## Problem statement
Please say which valley the wildlife passage below recommends for watching wolves in winter.

## Supplied passage
+--

Today Yellowstone is the only place in the United States where visitors are virtually guaranteed to spot wild wolves—if they go to the right place at the right time. According to Torbit, there are two wolf-watching “hot spots.” During winter, he recommends visiting the Lamar Valley, “where elk, the wolf’s primary prey, herd up, meaning that predators become more concentrated as well.” In spring, summer and fall, the park’s Hayden Valley is a better bet. Though several outfitters offer guided wolf-watching tours, it’s not really necessary, says Torbit. “If you drive through the Lamar or Hayden valleys and spot a lot of people and vehicles pulled off the road, that’s probably where the wolves are.” Make sure to bring along binoculars or a spotting scope.


Silvio O. Conte National Wildlife Refuge, New England

New England’s Silvio O. Conte National Wildlife Refuge is a refuge like no other. Spanning about 30,000 acres across four states—Vermont, New Hampshire, Massachusetts and Connecticut—“it is the only refuge that has been set aside specifically to protect an entire watershed,” says Eric Palola, senior director of NWF’s Forests for Wildlife Program. A vision of the late U.S. Representative Silvio O. Conte, the refuge was created by Congress and named in his honor in 1997. In the years leading up to its creation, NWF’s Northeastern Regional Center in Vermont and national advocacy team in Washington, D.C., “actively supported this unprecedented and creative approach to securing a new national wildlife refuge,” says Palola.

+--

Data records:
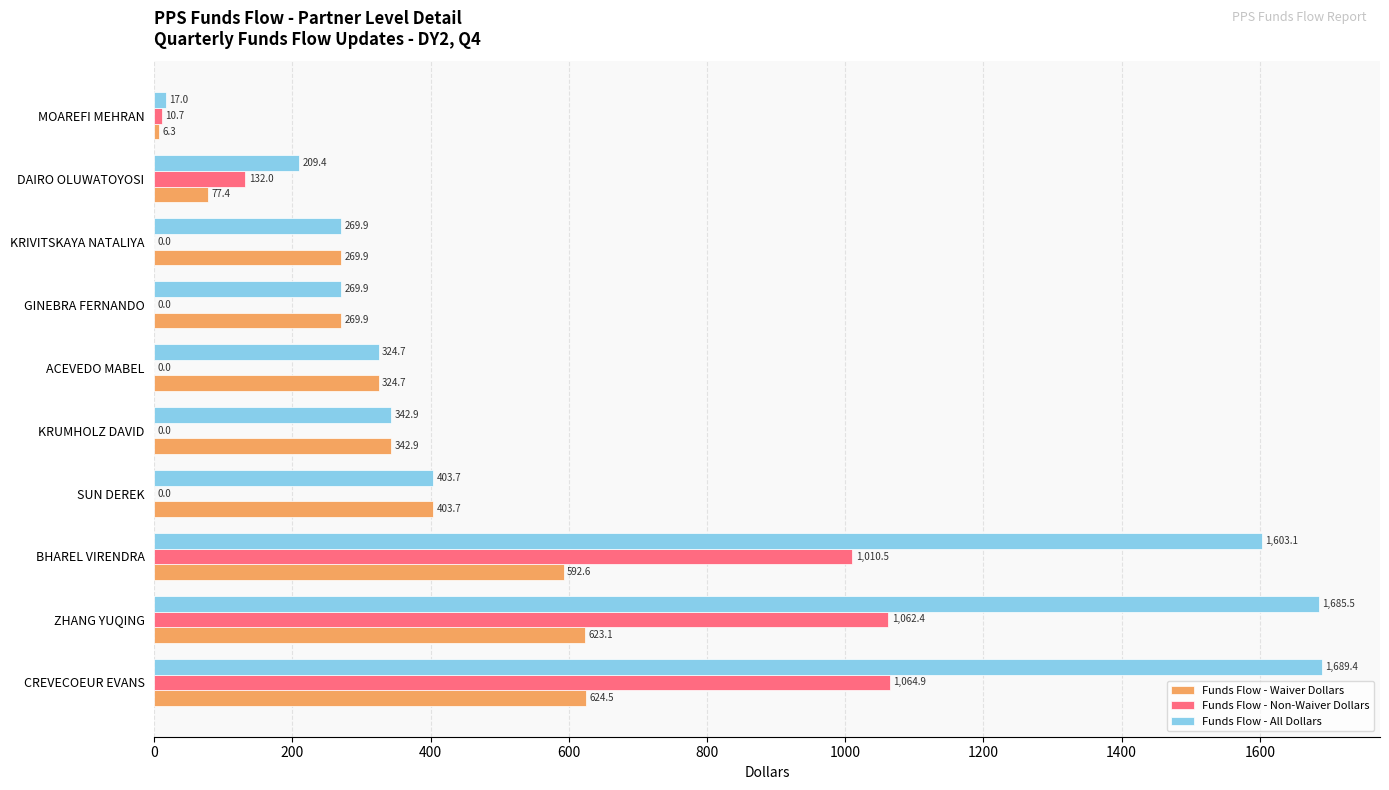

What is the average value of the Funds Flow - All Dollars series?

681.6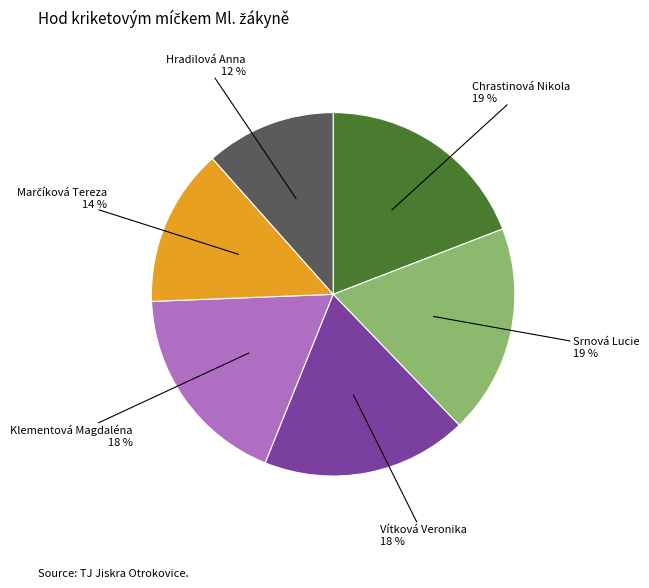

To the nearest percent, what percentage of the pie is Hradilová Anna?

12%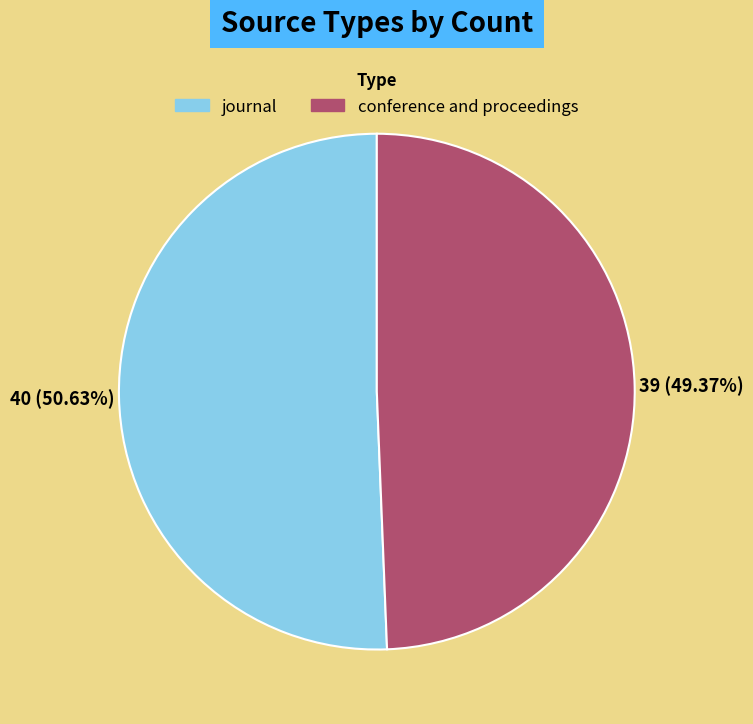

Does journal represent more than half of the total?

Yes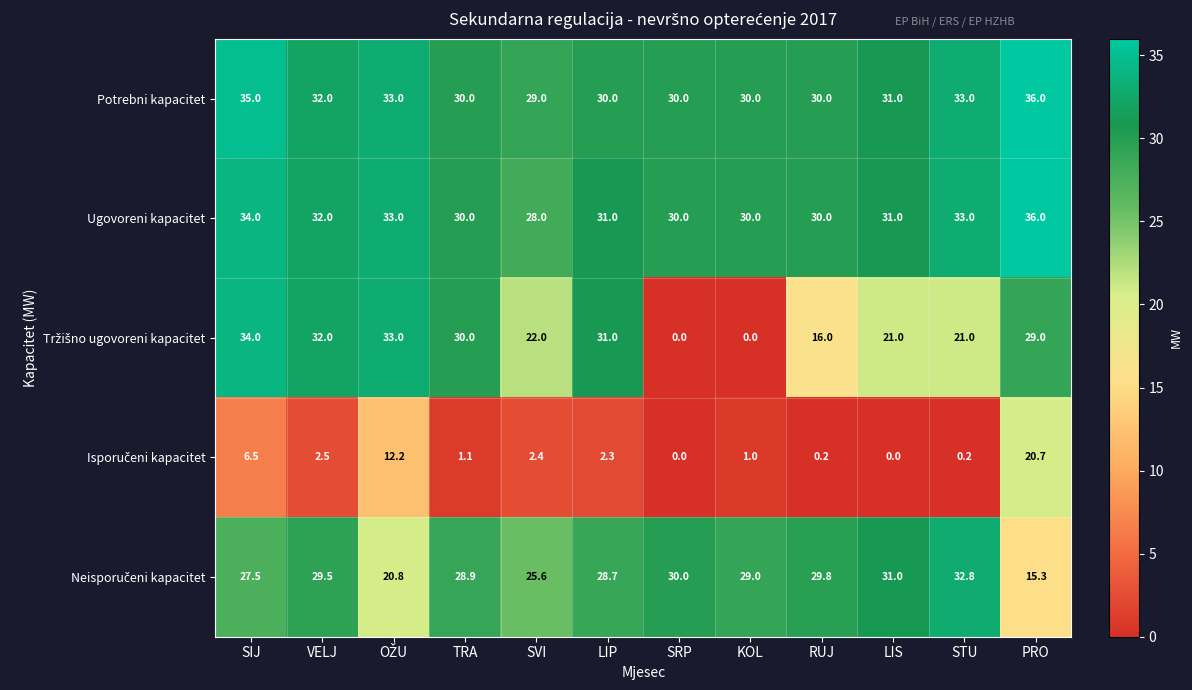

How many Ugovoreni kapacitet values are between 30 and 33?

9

+--

## Answer space
The Lamar Valley.